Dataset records
BEGIN
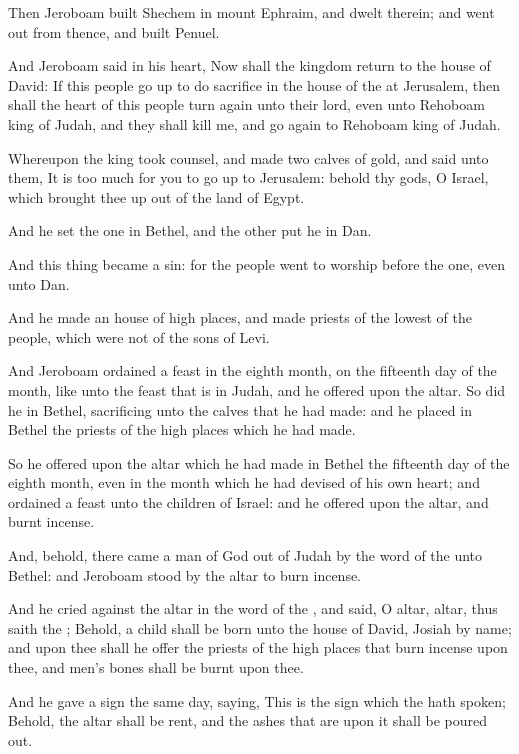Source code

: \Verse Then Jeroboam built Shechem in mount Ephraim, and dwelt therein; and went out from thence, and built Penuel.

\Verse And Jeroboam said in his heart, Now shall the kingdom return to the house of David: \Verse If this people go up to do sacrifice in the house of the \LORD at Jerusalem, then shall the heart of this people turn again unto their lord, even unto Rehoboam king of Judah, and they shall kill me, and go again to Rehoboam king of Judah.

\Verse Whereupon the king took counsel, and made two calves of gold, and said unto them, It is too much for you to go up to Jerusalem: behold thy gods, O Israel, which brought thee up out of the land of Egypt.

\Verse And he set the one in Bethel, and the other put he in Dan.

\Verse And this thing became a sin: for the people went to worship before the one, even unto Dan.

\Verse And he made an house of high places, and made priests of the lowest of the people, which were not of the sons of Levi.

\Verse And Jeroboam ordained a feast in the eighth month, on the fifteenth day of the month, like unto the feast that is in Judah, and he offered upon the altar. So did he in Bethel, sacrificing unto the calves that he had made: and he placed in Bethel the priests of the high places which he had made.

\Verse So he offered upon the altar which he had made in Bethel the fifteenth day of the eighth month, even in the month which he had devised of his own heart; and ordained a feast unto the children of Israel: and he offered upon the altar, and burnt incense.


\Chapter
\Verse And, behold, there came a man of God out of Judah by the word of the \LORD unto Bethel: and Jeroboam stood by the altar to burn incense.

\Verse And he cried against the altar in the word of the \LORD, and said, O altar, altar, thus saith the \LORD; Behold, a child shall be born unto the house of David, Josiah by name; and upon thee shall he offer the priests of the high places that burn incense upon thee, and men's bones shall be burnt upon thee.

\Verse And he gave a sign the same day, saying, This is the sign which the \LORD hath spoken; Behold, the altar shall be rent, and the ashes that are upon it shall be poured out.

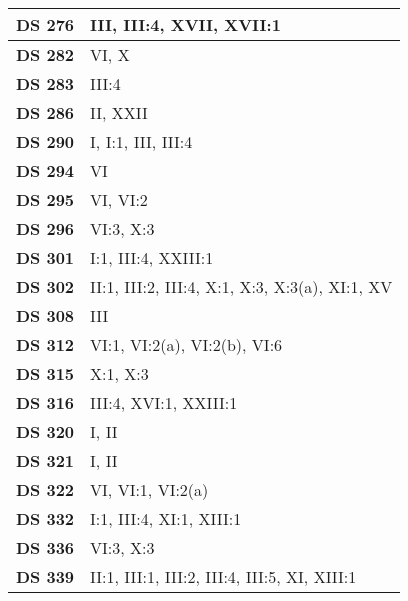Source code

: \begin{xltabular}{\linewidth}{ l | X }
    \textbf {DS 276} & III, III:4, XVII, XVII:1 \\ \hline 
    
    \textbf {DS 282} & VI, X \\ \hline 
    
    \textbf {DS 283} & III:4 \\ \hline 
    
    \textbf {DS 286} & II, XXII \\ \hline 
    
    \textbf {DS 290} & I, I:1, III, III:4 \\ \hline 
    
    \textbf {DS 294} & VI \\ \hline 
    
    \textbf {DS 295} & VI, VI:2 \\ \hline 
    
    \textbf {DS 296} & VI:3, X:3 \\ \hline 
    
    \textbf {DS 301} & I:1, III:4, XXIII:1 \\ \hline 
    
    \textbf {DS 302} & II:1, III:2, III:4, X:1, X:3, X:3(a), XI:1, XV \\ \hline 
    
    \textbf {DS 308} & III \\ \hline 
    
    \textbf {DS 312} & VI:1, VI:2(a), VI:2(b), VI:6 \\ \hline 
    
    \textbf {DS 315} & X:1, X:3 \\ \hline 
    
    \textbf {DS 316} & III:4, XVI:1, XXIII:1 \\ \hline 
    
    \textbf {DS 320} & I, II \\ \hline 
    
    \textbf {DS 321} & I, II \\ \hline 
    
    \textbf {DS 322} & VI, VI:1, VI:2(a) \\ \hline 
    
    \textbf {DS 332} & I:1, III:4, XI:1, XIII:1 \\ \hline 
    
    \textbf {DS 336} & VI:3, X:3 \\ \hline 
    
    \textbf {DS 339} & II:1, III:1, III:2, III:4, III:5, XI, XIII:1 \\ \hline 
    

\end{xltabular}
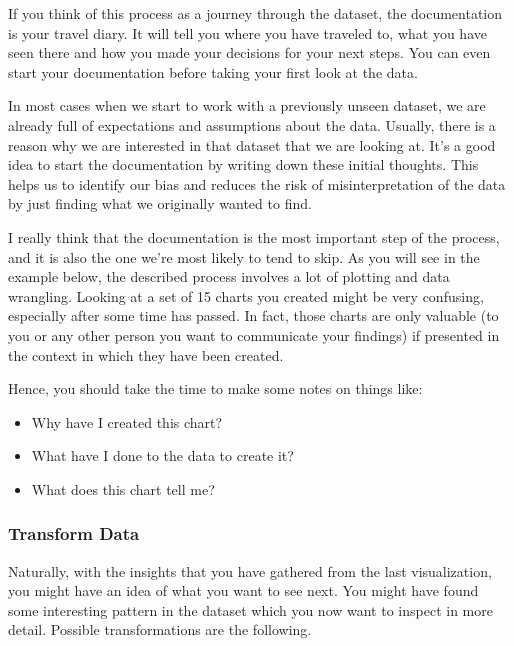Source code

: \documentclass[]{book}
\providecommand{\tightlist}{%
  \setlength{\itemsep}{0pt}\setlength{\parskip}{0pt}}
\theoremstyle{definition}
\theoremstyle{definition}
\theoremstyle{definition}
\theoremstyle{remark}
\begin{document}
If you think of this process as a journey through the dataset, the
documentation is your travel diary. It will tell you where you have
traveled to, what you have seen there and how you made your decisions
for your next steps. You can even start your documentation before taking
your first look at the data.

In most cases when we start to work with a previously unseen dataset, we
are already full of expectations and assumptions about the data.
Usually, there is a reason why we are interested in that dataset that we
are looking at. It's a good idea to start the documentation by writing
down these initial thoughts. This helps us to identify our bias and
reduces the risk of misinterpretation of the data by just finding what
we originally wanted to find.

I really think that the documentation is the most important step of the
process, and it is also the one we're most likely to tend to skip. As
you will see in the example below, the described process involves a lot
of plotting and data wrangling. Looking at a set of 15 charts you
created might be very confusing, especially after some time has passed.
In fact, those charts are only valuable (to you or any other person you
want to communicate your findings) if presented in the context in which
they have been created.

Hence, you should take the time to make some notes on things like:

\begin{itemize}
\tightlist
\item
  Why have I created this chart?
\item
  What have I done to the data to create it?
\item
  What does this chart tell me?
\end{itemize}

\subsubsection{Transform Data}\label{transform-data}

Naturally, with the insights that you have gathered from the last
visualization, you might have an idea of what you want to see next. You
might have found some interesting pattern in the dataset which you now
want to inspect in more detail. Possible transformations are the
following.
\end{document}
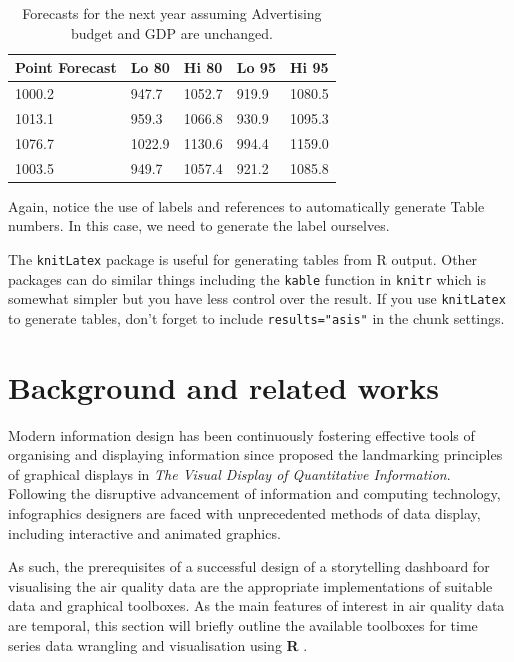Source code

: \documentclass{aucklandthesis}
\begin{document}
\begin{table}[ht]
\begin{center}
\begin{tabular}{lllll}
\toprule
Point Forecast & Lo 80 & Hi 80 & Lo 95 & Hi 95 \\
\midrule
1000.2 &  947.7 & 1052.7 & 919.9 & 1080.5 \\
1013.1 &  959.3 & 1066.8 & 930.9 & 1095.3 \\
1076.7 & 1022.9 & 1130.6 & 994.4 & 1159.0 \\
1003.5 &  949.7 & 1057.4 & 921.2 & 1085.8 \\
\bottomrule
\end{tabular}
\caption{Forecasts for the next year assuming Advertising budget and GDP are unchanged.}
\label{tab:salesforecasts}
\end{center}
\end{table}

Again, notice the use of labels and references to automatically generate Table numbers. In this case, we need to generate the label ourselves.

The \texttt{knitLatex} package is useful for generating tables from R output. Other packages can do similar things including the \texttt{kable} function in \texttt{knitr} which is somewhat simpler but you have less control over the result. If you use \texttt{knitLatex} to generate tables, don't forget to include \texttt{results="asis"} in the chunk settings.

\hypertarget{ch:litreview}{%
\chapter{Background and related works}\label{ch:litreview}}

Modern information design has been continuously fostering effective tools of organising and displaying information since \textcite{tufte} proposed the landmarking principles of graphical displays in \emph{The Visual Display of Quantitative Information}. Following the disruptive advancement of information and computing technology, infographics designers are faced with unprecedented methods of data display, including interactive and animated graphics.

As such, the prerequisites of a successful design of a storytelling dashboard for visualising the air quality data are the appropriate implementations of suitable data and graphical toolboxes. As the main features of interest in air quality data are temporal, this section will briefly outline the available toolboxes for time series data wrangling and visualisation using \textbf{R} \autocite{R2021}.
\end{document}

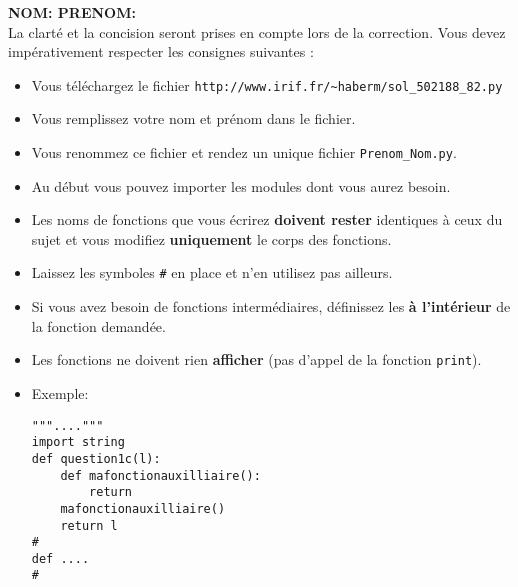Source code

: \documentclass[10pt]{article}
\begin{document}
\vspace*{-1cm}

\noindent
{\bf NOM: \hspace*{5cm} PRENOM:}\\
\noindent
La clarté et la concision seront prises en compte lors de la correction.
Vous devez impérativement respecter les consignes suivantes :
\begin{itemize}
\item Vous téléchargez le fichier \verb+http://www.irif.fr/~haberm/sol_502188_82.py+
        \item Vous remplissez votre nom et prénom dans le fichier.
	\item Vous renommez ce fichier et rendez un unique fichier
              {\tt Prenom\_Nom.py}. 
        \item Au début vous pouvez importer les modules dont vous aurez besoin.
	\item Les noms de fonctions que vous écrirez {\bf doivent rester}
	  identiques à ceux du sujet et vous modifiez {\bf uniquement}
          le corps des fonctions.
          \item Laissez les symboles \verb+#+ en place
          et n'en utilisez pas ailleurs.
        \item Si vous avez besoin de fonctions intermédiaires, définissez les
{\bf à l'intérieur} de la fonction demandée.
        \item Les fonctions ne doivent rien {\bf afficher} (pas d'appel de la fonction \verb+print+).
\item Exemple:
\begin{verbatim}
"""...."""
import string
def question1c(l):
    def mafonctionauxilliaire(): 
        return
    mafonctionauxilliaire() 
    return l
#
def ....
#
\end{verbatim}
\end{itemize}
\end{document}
END
BEGIN
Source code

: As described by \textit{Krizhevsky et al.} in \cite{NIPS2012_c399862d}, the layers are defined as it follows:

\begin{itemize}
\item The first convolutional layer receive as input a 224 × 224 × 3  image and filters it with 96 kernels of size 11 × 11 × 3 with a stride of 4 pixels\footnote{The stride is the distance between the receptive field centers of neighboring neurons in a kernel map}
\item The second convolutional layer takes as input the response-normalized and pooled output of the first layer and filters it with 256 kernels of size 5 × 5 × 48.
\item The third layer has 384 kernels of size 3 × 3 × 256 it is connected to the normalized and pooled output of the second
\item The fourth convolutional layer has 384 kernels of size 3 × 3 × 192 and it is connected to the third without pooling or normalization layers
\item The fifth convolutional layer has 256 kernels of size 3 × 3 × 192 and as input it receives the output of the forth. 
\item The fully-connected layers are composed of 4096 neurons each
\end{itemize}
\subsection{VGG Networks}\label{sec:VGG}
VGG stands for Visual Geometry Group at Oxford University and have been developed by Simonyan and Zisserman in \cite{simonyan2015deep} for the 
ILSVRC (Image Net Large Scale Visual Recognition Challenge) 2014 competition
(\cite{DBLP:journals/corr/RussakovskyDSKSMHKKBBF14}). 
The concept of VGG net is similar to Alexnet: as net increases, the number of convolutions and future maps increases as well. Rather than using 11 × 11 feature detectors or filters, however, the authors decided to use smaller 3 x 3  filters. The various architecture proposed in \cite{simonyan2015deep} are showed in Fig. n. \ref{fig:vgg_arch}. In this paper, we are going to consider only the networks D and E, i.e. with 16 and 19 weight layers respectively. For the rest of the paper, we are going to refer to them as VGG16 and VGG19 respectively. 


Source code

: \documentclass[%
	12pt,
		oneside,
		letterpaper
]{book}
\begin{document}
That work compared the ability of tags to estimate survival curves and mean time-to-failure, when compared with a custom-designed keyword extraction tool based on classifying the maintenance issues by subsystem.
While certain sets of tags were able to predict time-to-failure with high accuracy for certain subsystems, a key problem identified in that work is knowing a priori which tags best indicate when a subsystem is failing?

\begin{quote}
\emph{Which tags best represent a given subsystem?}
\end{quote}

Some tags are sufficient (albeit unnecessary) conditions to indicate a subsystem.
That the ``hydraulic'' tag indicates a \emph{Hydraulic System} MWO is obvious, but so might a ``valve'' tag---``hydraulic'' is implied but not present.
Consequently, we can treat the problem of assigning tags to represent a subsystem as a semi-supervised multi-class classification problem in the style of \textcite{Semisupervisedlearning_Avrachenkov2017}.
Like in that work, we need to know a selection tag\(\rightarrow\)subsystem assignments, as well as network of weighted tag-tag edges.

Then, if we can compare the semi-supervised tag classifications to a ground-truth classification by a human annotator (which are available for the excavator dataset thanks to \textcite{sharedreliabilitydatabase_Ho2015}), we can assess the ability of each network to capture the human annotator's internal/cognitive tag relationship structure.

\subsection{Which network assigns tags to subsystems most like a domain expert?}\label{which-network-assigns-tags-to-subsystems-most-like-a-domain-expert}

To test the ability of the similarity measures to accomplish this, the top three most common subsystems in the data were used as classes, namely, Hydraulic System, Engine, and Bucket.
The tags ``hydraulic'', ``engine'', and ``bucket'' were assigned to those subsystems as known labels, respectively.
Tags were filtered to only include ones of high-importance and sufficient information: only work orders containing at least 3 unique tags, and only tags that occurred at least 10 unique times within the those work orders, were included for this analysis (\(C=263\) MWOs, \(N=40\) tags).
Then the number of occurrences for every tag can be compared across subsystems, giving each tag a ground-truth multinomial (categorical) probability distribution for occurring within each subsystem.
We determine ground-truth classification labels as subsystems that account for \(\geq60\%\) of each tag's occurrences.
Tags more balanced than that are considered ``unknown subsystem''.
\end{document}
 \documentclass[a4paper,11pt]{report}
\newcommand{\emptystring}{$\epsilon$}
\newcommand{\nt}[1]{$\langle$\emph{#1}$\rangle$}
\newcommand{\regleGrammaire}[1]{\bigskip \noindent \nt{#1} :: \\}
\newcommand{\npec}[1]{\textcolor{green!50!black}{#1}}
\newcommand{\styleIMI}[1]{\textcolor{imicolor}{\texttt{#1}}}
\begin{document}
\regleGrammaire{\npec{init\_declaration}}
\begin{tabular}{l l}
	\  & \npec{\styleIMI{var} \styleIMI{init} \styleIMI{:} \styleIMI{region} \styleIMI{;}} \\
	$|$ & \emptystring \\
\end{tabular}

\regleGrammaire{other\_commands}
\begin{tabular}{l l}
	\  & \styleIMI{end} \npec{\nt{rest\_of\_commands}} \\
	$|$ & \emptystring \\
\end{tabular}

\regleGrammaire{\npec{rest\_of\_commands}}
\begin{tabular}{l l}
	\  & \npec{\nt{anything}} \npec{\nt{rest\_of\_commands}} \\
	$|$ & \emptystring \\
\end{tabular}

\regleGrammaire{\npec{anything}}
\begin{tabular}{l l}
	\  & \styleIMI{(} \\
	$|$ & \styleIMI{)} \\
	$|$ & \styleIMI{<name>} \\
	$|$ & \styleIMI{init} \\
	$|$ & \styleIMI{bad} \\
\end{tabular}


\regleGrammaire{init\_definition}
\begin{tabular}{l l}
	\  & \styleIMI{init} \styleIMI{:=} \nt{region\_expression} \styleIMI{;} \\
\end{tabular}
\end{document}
END
DIRECTIONS:
Set down, exactly as they stand above, the lines starting with the line with "size 5 × 5 × 48." and going on through the line with "That work compared", and no others.

OUTPUT FOR THIS EXERCISE:
\item The second convolutional layer takes as input the response-normalized and pooled output of the first layer and filters it with 256 kernels of size 5 × 5 × 48.
\item The third layer has 384 kernels of size 3 × 3 × 256 it is connected to the normalized and pooled output of the second
\item The fourth convolutional layer has 384 kernels of size 3 × 3 × 192 and it is connected to the third without pooling or normalization layers
\item The fifth convolutional layer has 256 kernels of size 3 × 3 × 192 and as input it receives the output of the forth. 
\item The fully-connected layers are composed of 4096 neurons each
\end{itemize}
\subsection{VGG Networks}\label{sec:VGG}
VGG stands for Visual Geometry Group at Oxford University and have been developed by Simonyan and Zisserman in \cite{simonyan2015deep} for the 
ILSVRC (Image Net Large Scale Visual Recognition Challenge) 2014 competition
(\cite{DBLP:journals/corr/RussakovskyDSKSMHKKBBF14}). 
The concept of VGG net is similar to Alexnet: as net increases, the number of convolutions and future maps increases as well. Rather than using 11 × 11 feature detectors or filters, however, the authors decided to use smaller 3 x 3  filters. The various architecture proposed in \cite{simonyan2015deep} are showed in Fig. n. \ref{fig:vgg_arch}. In this paper, we are going to consider only the networks D and E, i.e. with 16 and 19 weight layers respectively. For the rest of the paper, we are going to refer to them as VGG16 and VGG19 respectively. 


Source code

: \documentclass[%
	12pt,
		oneside,
		letterpaper
]{book}
\begin{document}
That work compared the ability of tags to estimate survival curves and mean time-to-failure, when compared with a custom-designed keyword extraction tool based on classifying the maintenance issues by subsystem.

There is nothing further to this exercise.